In case you are interested, Diane “Dee” Challis has been the Director/Producer of the Pageant since 1995 and makes all final decisions. Diane will allow cast members to be a part of the annual research committee, which is also very fun and educational. There is full-time, year-round staff that creates the costumes, headpieces and makeup. Some are re-used, but most are created new each year. The parts are assigned by the Casting Director. No one is guaranteed a part, and everyone must try out every year. They start by building the sets and then figure out the people that will best match the set. Cast members range anywhere from four years old to people well into their nineties. Anyone can try out. The casting call is generally three evenings in the first or second week of January. If you cannot make the casting call, you can call the casting office to make an appointment. (Image to below: Ray and Karen in “National Statuary Hall” at the 2015 Pageant of the Masters. Ray was King Kamehameha (far right) and Karen was Esther Hobart Morris (second from right).)

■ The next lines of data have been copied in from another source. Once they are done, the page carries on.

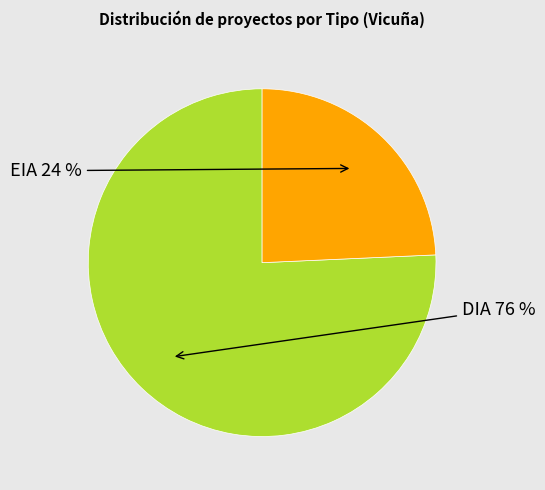

To the nearest percent, what is the average slice percentage?

50%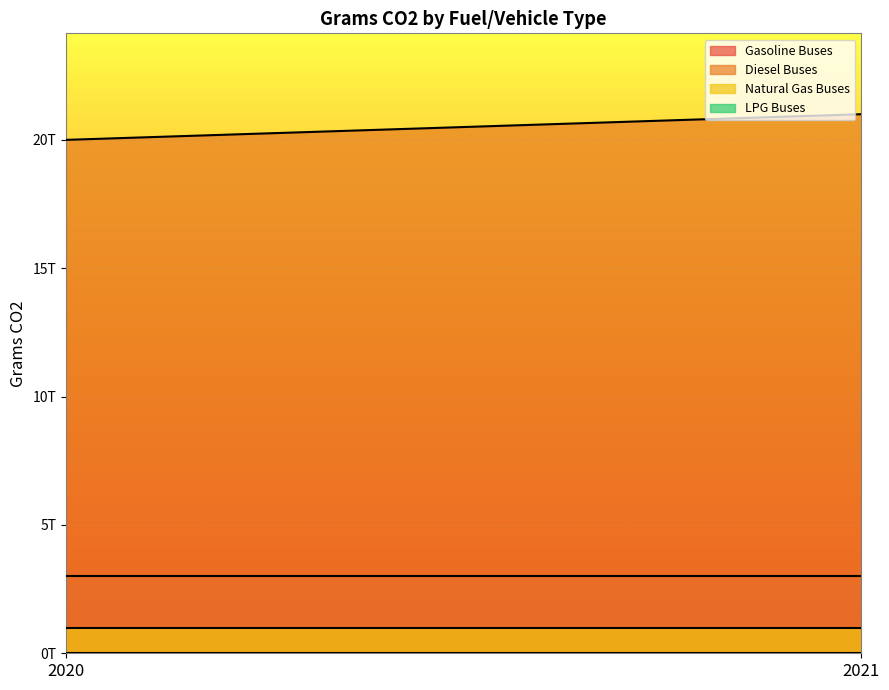

What is the sum of all Gasoline Buses values?

6000000000000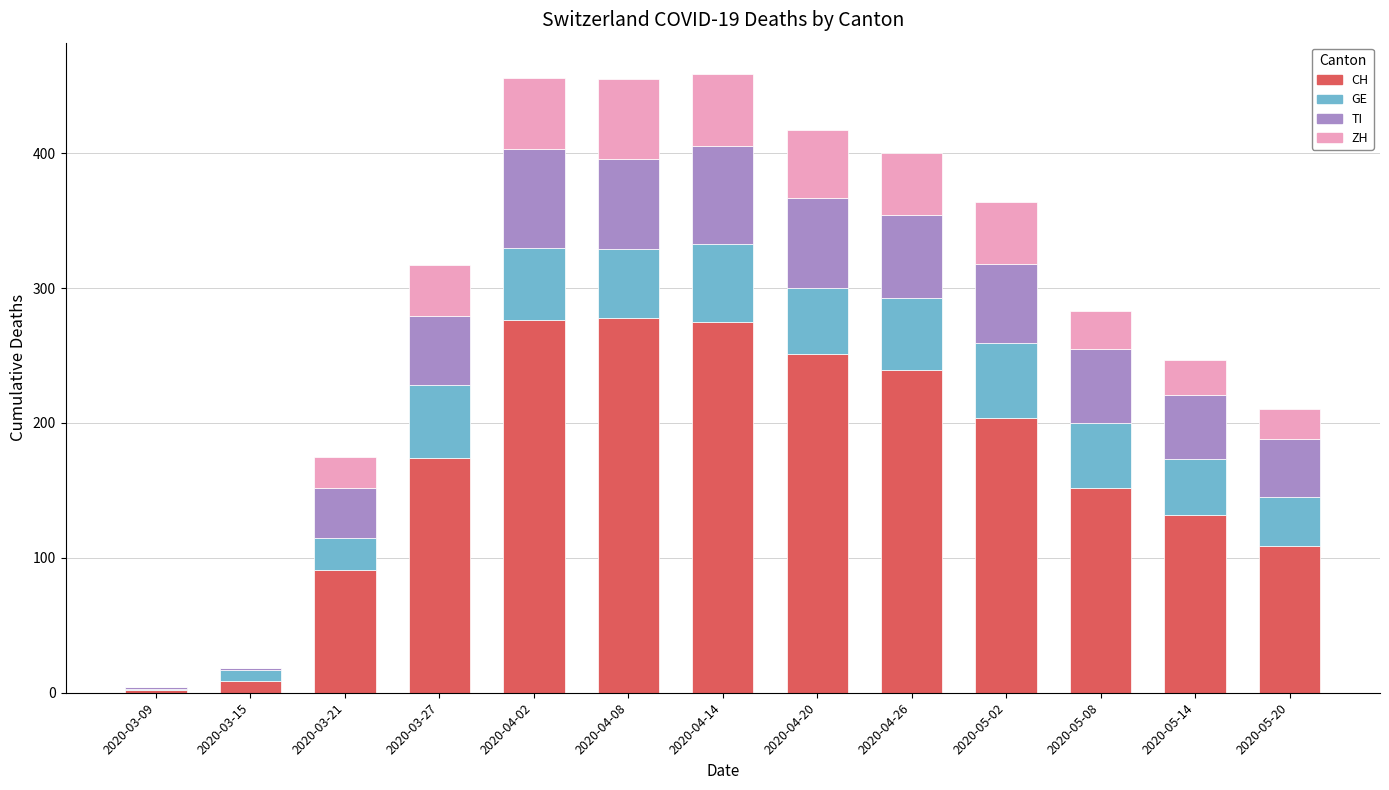

What is the maximum value for CH?

278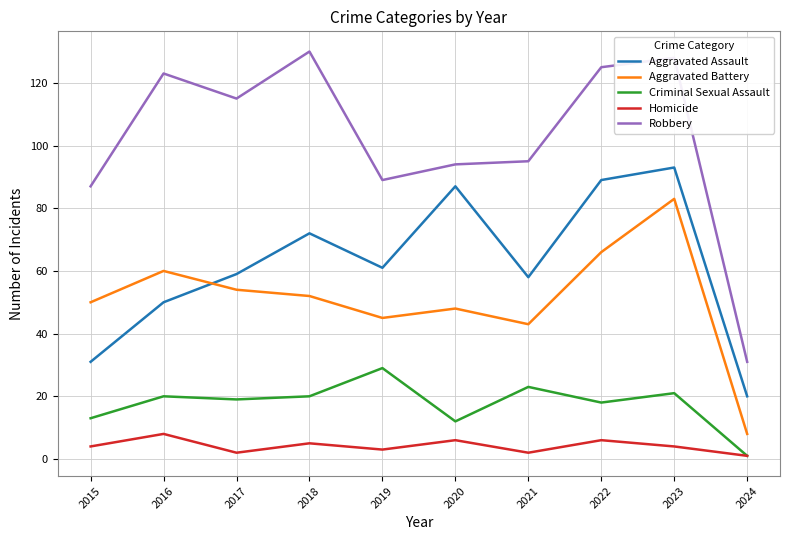

What is the total value across all series at 2021?

221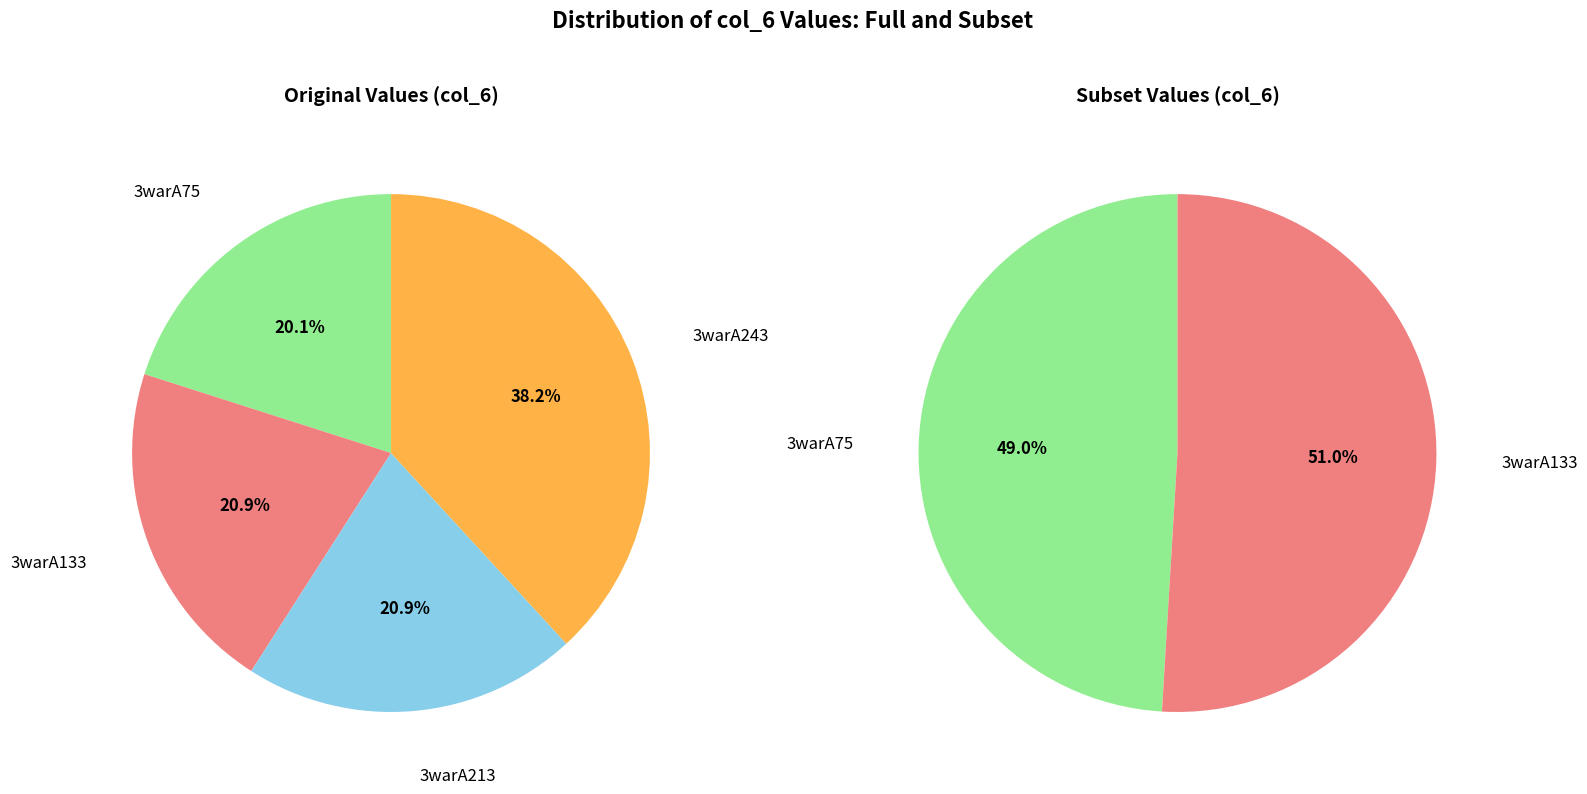

To the nearest percent, what is the average slice percentage?

25%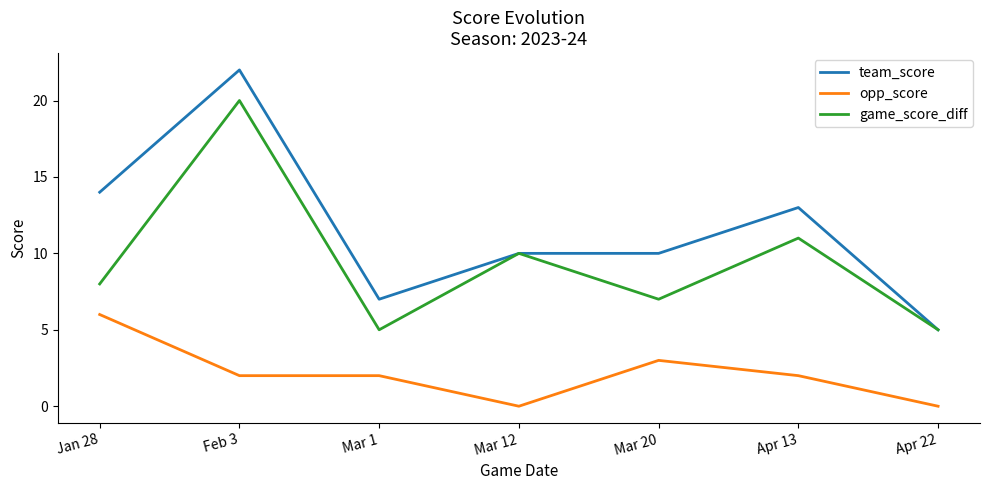

True or false: team_score and opp_score intersect in this chart.

False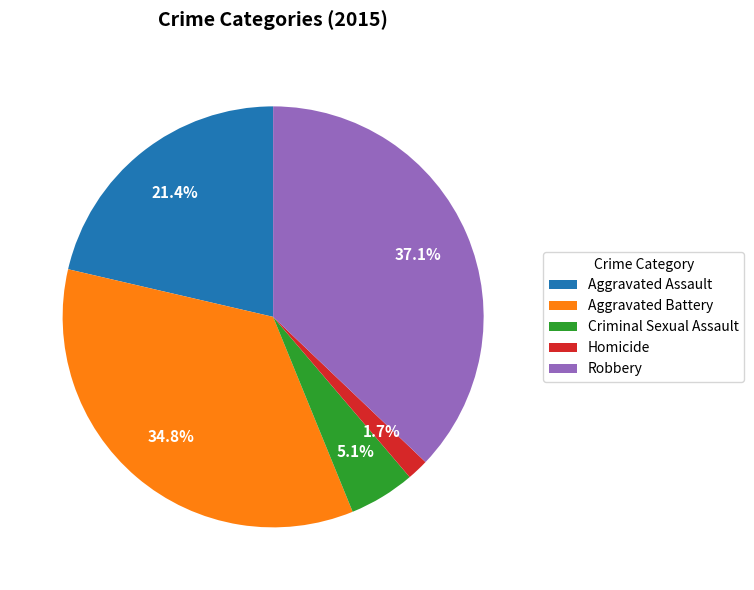

How much of the chart is everything except Homicide?

98.3%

The most difficult year was the year Ray was cast as “Sasquatch” in a live action sequence on the hillside. He had to take off the costume before coming back into the casting area because he scared the small children! Karen’s most difficult year was when she volunteered to be a backstage runner and had to herd eight little kids into their costumes in the dark and get them to not talk and stand still.
They have never needed to take time off work to be a part of the Pageant. All rehearsals are on week nights at 7:00 pm, and summer performances are at 8:30 pm. They have had so many great memories as volunteers. “Once you’re cast, you very much become family. We’ve made friends for life, celebrated birthdays, graduations, weddings and even mourned the loss of many over the years. We feel very fortunate and grateful to be able to participate.”
Karen and Ray would encourage everyone to try out if you have an interest. “It’s a substantial time commitment in the months of July and August, but worth every minute when you get to be a part of a one of kind show. It’s a family atmosphere and once you’re in, you become a family member and you’ll want to return each year.”
For those of you that would like to attend this year’s Pageant of the Masters that will run July 7th to August 31st, look for Ray in a Duke Ellington Statue that will rotate next to the main stage and Karen in a sculpture titled “Apollo and the Nymphs”. While Ray and Karen have many favorites over the years, “The Last Supper” painting is traditionally done each year at the close of the show. Diane and I plan to attend this year so that we can see Ray and Karen perform first hand.
Thanks Karen and Ray for sharing your Pageant of the Masters experience with all of us!